In game 5, Draymond Green bounced back from an awful start to the NBA Finals with 8 points, 8 rebounds and 6 assists in the Warriors big win. He played 35 minutes, which is what he averaged in the first four games. Steve Kerr has done a great job managing Green, a key player on championship teams for the Warriors who had been playing awful for the Celtics.

Give Steve Kerr a ton of credit for how he has handled Draymond. He benched him late in Game 4 and still got some key plays out of him. And then he got his best game from him in Game 5.

I wrote this yesterday, before the start of game 5, on the challenge a coach faces when one of his best players isn’t playing well:

Draymond Green is shooting 23% from the field and has 6 baskets through 4 games in the NBA Finals. He is averaging 7 rebounds and 6 assists, but he has more fouls committed than points scored. He’s playing 35 minutes per game, only 2 minutes per game less than the other Golden State starters. He’s an average of -1.8 per game. Kevon Looney is shooting 72% from the field and averaging 7 points and 9 rebounds per game, playing just 22 minutes per game. Looney is a team best +9.0 over the 4 games.

Steve Kerr has a tough challenge in front of him. What do you do when one of your main dudes isn’t playing well? Kerr showed his hand a bit in game 4, benching Green for a few minutes in the 4th quarter before bringing him back late – where Green made 2 big plays to help them win the game. But Kerr showed his hand, at least in that he’s not afraid to mix it up and take Green out if he’s not playing well.

To me this is one of the hardest in-game decisions a head coach needs to make – do I go with the starter who has been a key guy all year even if he’s not playing well, or do I go to the bench with someone who might not be as good, but is playing better right now? There’s nothing that bothered me more than looking at a box score after a game that I lost, and seeing I gave a lot of minutes to one of my starters when he wasn’t playing well, especially when there was another guy playing well who didn’t get many minutes.

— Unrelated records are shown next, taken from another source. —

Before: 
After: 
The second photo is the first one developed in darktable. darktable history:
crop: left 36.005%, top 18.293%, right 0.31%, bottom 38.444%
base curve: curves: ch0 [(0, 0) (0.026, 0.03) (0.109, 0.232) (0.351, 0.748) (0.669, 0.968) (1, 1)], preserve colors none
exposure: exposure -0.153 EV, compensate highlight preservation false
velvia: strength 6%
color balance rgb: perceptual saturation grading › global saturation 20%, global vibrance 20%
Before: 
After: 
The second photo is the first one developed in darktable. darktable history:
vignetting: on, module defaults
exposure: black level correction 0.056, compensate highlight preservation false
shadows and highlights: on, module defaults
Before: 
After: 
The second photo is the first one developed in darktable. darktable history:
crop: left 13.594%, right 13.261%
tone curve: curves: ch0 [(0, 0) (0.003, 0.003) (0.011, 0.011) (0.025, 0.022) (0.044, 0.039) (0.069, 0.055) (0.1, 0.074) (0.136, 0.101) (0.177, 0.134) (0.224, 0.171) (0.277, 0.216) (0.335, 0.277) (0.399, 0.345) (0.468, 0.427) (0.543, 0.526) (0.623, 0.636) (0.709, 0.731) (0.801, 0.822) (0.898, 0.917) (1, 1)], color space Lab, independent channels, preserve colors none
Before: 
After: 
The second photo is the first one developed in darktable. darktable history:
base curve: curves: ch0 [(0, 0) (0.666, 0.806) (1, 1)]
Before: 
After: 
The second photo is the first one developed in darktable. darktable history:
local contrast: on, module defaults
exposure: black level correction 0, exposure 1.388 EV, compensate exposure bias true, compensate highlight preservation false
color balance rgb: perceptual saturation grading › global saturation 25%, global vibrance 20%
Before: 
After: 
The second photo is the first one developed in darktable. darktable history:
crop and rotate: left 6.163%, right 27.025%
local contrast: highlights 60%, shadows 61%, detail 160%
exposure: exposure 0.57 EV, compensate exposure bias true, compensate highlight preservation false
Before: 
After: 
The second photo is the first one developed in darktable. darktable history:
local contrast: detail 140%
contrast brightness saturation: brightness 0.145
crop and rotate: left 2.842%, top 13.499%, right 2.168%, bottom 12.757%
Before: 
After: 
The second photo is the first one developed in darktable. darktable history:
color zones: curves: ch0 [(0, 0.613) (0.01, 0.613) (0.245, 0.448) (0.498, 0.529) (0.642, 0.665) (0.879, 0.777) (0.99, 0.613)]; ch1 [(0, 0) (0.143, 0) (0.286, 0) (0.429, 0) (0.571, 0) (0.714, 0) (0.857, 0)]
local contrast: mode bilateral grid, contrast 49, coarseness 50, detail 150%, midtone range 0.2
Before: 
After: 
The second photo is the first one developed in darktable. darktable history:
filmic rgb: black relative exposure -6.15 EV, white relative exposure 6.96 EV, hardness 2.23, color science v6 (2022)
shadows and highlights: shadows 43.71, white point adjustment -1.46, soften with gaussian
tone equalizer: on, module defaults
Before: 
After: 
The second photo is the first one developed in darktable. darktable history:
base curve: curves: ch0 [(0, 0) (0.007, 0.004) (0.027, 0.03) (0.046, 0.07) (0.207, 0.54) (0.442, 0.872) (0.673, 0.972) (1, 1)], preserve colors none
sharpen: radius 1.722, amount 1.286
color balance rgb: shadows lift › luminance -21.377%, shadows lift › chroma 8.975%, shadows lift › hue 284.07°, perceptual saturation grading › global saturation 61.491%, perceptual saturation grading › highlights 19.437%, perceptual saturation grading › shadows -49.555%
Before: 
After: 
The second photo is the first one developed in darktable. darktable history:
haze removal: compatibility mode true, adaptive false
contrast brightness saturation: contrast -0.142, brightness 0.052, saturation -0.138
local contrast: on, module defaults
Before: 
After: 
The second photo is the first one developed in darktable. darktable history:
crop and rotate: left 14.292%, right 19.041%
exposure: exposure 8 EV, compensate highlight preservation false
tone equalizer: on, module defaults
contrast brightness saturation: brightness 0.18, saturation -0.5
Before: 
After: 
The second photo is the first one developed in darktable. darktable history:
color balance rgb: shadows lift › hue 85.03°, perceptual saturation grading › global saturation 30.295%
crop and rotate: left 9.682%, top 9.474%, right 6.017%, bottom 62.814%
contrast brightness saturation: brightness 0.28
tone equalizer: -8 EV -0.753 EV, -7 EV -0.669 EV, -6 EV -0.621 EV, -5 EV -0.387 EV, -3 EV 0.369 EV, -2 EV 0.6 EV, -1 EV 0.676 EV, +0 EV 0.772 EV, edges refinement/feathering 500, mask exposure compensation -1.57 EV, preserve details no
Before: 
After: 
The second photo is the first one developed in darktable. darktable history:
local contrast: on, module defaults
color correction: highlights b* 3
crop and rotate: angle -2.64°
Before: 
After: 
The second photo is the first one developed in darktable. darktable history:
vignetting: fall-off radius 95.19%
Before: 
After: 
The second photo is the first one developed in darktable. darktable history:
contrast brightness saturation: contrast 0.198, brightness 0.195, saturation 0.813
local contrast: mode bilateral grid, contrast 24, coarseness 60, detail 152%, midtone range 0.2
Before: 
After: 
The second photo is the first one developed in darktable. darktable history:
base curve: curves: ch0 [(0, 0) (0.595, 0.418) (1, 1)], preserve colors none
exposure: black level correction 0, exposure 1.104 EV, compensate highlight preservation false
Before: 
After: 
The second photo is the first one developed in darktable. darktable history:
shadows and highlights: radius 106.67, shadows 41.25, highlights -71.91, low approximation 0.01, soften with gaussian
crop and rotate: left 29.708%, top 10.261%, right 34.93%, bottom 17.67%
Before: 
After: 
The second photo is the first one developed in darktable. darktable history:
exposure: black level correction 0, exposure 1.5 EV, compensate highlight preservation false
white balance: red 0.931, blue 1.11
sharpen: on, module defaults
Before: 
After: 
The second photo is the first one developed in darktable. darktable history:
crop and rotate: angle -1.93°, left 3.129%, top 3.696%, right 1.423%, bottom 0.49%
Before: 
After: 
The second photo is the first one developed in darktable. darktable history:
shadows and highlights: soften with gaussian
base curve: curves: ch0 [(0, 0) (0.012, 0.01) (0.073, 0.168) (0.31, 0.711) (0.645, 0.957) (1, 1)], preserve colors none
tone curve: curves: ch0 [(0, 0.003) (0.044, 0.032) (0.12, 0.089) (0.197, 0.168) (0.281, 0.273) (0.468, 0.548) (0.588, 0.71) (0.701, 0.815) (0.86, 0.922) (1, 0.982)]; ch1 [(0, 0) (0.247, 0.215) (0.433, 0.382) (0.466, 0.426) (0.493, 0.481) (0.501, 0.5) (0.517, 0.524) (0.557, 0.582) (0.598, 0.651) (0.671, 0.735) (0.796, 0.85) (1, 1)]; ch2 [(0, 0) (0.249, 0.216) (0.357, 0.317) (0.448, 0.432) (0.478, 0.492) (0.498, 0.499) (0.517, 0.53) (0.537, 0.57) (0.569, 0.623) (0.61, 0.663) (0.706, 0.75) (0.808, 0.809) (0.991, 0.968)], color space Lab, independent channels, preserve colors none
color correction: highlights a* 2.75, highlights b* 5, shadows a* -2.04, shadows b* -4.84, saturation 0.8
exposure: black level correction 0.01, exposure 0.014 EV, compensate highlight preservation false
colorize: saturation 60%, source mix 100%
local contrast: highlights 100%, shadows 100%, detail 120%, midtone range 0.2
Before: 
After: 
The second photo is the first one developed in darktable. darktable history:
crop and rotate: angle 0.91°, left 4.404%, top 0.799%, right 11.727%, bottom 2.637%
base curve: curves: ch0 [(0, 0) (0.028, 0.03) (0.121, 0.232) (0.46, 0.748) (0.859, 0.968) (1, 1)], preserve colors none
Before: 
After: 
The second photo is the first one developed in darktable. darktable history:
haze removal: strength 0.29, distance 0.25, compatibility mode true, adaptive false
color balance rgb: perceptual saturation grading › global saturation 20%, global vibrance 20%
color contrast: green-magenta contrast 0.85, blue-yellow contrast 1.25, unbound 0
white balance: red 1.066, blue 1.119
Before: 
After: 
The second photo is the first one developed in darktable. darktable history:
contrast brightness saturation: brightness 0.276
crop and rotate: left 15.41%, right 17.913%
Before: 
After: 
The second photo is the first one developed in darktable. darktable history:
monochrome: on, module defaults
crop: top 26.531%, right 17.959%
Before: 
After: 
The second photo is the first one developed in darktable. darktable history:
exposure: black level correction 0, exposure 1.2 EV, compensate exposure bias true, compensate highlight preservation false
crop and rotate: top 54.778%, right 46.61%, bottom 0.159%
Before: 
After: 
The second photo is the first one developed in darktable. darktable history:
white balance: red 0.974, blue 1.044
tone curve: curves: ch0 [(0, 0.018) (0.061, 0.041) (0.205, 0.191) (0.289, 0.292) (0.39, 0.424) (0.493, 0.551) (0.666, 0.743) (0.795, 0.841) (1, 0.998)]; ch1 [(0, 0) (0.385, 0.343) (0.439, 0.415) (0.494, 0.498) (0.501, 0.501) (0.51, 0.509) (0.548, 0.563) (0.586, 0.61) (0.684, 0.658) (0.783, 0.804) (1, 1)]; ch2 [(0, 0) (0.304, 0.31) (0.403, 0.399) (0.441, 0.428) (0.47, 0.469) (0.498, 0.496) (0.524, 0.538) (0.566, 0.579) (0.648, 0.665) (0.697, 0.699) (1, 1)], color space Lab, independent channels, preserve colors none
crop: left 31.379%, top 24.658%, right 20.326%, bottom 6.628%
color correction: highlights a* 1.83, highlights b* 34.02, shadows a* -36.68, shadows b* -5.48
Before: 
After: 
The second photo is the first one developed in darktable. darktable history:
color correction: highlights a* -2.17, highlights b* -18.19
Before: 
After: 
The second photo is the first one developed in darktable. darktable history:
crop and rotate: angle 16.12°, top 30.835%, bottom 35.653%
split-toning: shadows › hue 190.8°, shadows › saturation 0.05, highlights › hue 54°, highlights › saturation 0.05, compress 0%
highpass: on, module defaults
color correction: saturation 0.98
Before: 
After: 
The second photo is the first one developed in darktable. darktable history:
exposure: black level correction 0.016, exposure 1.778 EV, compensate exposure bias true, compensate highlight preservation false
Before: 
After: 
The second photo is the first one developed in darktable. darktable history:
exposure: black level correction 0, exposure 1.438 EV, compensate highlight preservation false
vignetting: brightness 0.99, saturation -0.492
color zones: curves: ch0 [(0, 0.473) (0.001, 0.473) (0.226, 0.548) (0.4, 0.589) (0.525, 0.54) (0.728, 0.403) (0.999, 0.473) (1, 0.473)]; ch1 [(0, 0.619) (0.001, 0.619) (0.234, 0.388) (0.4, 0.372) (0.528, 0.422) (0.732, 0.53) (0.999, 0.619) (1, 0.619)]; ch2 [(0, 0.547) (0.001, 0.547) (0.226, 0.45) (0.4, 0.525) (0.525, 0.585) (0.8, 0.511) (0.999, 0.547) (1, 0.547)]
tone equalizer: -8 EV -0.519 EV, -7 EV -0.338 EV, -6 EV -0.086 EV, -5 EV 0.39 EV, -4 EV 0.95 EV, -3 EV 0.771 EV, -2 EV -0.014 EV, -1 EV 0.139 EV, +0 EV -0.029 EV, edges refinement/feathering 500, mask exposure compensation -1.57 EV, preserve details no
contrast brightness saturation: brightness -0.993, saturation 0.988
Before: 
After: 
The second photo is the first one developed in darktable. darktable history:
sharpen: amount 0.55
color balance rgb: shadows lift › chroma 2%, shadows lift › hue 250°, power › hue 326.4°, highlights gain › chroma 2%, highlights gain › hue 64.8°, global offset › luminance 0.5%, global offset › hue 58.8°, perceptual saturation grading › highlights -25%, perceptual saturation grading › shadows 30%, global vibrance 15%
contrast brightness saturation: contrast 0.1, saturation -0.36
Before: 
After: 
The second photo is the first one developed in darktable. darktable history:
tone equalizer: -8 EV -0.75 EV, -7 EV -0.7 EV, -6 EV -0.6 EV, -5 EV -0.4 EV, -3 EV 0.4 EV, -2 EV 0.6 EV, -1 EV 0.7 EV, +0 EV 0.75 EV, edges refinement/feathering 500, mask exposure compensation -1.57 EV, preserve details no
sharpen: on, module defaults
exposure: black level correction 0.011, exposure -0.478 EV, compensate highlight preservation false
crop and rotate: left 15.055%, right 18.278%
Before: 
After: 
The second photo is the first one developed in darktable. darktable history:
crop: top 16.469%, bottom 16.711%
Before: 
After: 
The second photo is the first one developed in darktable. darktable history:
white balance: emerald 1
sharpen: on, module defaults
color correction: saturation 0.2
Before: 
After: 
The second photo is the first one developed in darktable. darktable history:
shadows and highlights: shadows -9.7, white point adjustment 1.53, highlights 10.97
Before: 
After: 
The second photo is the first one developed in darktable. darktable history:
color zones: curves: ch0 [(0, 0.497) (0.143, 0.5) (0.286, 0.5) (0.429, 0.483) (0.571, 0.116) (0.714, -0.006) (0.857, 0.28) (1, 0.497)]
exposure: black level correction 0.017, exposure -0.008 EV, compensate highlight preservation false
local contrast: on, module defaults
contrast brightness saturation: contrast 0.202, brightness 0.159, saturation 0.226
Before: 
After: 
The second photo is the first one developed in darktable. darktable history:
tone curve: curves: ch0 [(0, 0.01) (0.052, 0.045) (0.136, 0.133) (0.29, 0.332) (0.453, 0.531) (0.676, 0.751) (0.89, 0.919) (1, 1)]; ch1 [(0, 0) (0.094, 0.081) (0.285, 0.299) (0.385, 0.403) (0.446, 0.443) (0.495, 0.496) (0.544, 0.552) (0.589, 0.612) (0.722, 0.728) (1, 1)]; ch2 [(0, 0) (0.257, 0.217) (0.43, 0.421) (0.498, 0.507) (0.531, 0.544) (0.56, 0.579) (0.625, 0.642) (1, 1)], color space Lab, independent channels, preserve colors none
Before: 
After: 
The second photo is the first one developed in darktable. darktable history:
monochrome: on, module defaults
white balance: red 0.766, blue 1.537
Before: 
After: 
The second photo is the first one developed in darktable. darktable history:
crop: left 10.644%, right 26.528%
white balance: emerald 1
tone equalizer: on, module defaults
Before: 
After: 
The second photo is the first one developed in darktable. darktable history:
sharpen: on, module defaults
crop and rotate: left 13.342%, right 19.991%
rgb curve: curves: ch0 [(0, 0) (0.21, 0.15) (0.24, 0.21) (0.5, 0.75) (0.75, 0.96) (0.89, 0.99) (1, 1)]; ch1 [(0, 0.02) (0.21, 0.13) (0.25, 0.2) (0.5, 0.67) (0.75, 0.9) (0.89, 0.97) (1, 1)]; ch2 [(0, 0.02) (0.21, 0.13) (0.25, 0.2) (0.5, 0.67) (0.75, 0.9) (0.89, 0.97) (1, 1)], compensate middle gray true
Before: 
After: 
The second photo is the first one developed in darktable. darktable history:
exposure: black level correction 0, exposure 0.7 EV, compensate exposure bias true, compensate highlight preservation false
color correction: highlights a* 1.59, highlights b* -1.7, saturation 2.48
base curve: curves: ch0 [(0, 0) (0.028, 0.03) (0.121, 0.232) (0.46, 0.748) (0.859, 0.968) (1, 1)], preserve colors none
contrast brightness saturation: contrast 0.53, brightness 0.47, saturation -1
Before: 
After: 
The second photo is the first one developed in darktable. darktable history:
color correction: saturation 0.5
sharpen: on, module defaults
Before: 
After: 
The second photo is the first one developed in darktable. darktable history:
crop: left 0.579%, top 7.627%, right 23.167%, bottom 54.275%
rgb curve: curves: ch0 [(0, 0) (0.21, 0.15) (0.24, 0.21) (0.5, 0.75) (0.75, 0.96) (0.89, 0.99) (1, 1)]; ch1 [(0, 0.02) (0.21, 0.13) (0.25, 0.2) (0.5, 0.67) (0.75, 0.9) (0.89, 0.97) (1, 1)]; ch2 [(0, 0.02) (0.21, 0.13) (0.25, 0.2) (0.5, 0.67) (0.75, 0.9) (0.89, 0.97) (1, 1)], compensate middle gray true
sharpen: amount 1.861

While this is an in-game decision, realistically it’s something you want to decide before the game starts. Chip Kelly says you should make your tough decisions “in air-conditioned rooms,” meaning you need to talk out the scenarios ahead of time and decide what you are going to do when the situation arises. When we had a starter who wasn’t playing well over a period of games, I’d make sure to tell my staff to get him out if he wasn’t playing well – I’d say “we can’t roll with X if he’s not playing well.” It would be part of our approach to the game.

The NBA Finals obviously provides a unique situation – I mean, it is a little wild to play the same team possibly 7 times a row over 2 weeks, isn’t it? This actually gives Kerr a lot more time to decide what to do with Draymond. After 3 games of Draymond struggling, he finally adjusted his rotation – albeit slightly – down the stretch in game 4. With the series tied at 2 he’s got a tough call still in front of him.

I’ve always felt that most coaches will go with the proven veteran in this situation, but a lot of that is self-serving. It’s more comfortable to stick with the starter, hoping he can turn it around. If you go with the starter and he struggles, the narrative is about the player and how he didn’t play well. If you make a change and do something different, and your team loses, the narrative becomes about the decision you made as a coach. I do think a lot of coaches are afraid to make a change due to self-preservation.

When a guy has proven himself and is clearly one of your best players – and he’s helped you win – you are certainly going to give him a little freedom to have a bad day. You aren’t just going to yank guys every time they struggle. But you do need the courage to do what is best for your team in that moment, and it requires a feel for the short-term mentality of your team.

I’m usually going to fall on the side of going with the guys who are playing the best, versus sticking with the starter when they aren’t playing well. I don’t think it’s an absolute, but I hate looking at the box score after a loss and seeing someone who played really well that only got 10-15 minutes of playing time. I think the value of playing a lot of guys and developing depth shows up in these situations. You just need the conviction to finish games with some different line-ups and make sure your guys are bought in to your approach.

Who to play late in games is never easy. In college, we don’t get 7-game series to evaluate our guys over two weeks. Usually it’s an in-the-moment decision. When all your top guys are playing well, you don’t have a lot of decisions to make. But when things don’t all go your way, and one of your guys is really struggling, what are you going to do? Do you go with the guy you’ve always counted on, or do you go with the hot hand? I’m going with the five guys who are playing the best to finish the game.